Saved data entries

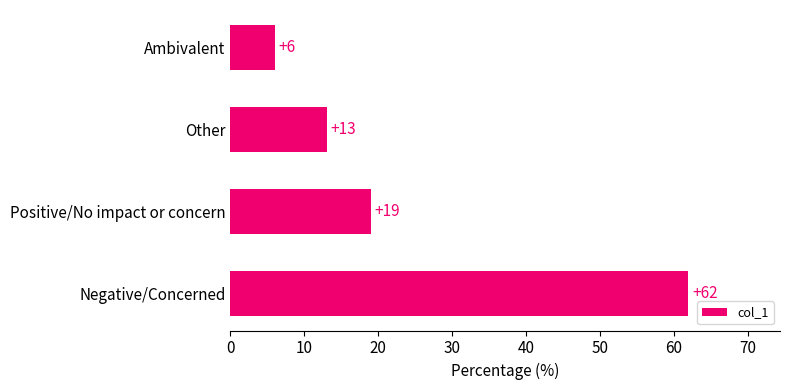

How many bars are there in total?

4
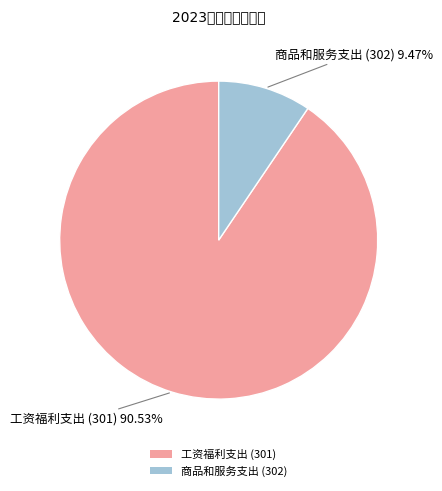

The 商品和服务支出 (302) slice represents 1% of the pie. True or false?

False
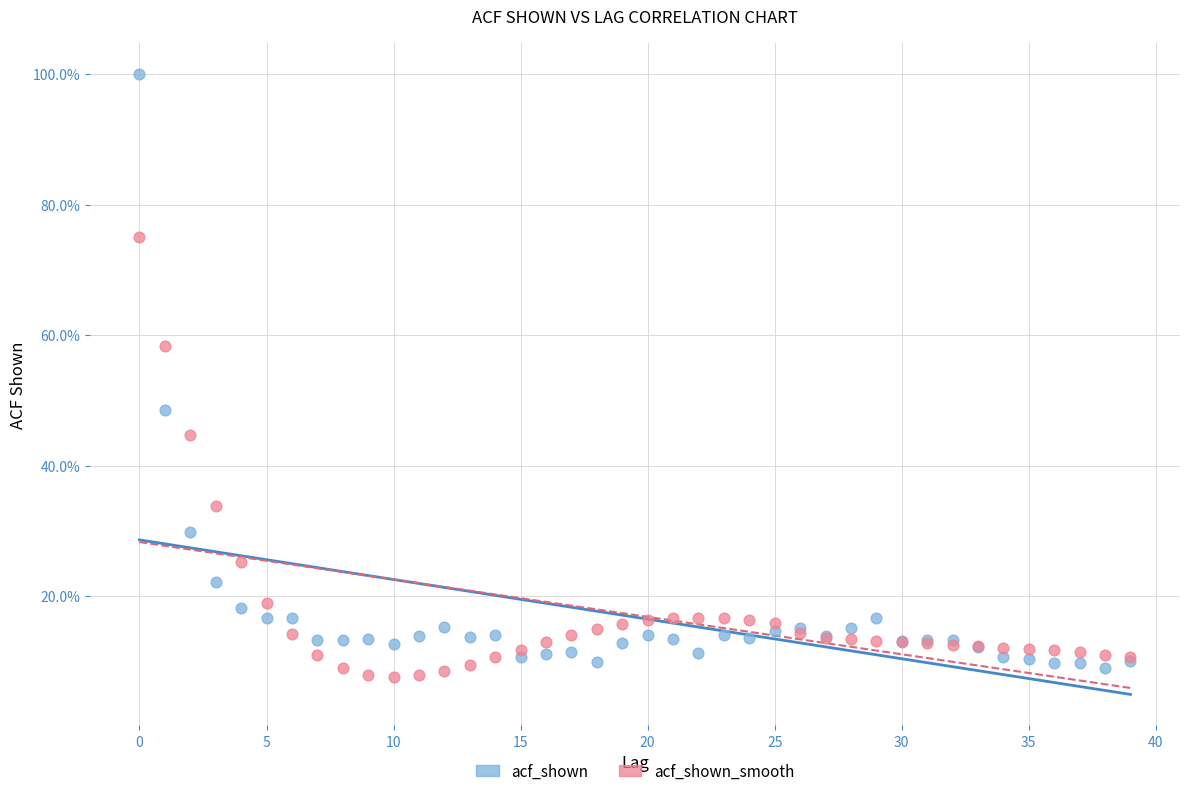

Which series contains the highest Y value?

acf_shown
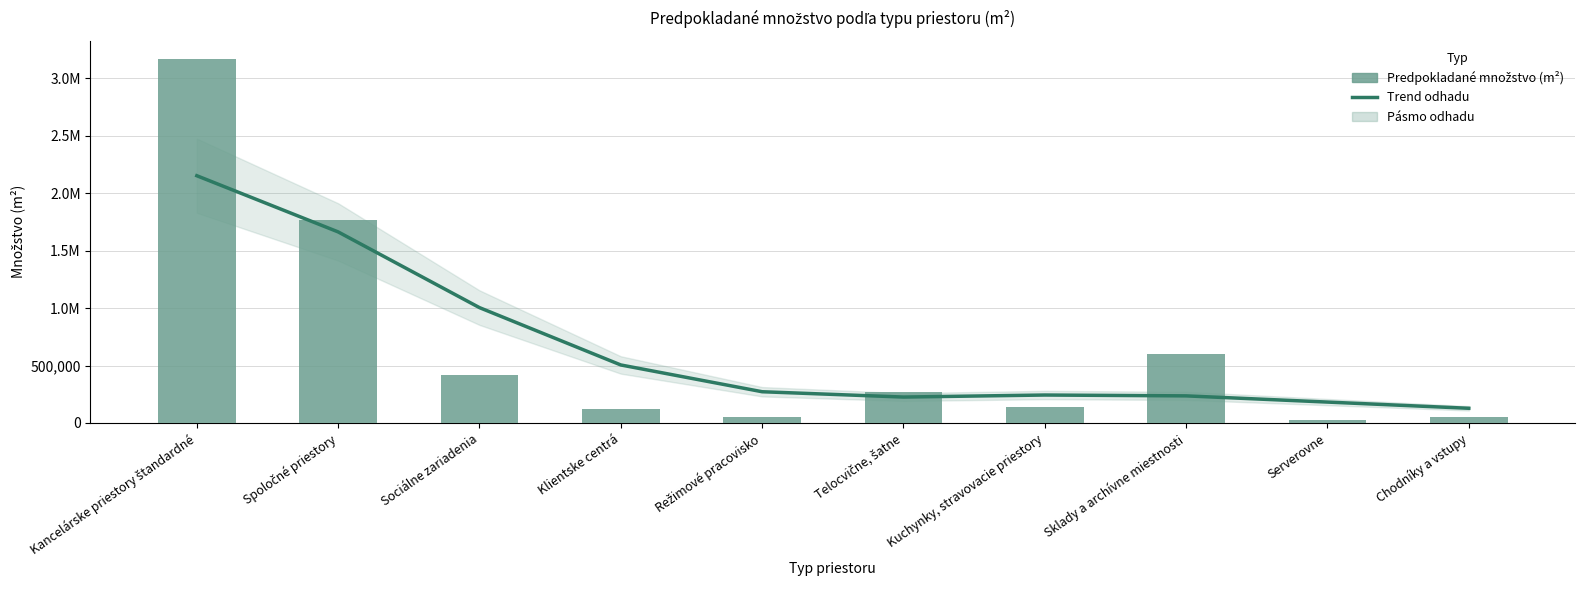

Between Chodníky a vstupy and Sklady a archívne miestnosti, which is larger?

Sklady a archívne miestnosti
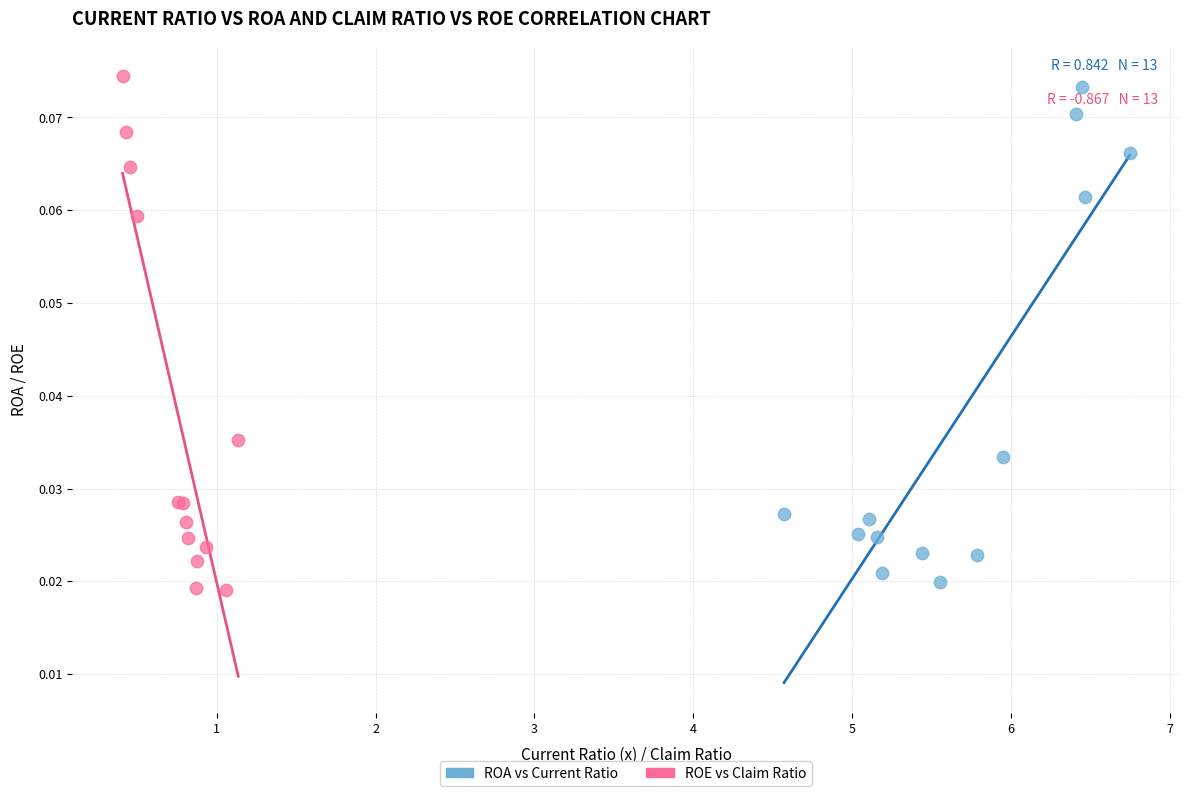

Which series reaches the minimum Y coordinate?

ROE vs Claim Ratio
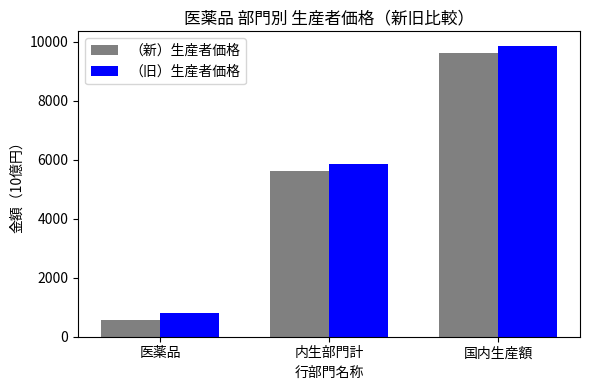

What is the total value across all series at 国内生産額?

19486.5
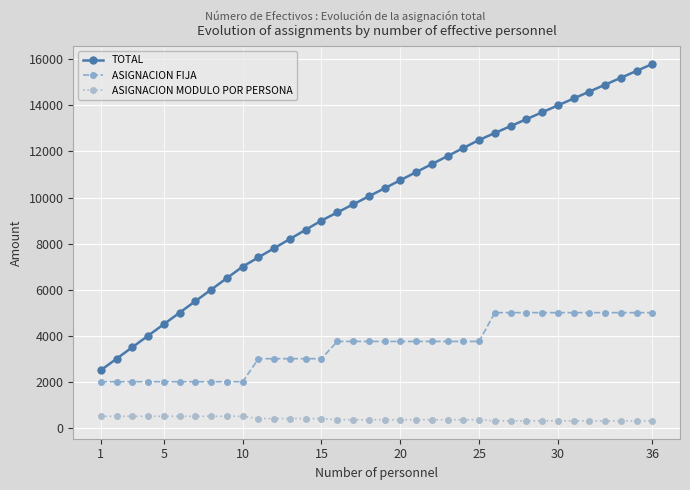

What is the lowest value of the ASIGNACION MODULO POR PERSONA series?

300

-- Exercise details --
Convert every line of the items above into a numbered list. Skip the blank lines and leave out the pictures.

-- Reply --
1. How many bars are there in total?
2. 4
3. The 商品和服务支出 (302) slice represents 1% of the pie. True or false?
4. False
5. Which series contains the highest Y value?
6. acf_shown
7. Between Chodníky a vstupy and Sklady a archívne miestnosti, which is larger?
8. Sklady a archívne miestnosti
9. Which series reaches the minimum Y coordinate?
10. ROE vs Claim Ratio
11. What is the total value across all series at 国内生産額?
12. 19486.5
13. What is the lowest value of the ASIGNACION MODULO POR PERSONA series?
14. 300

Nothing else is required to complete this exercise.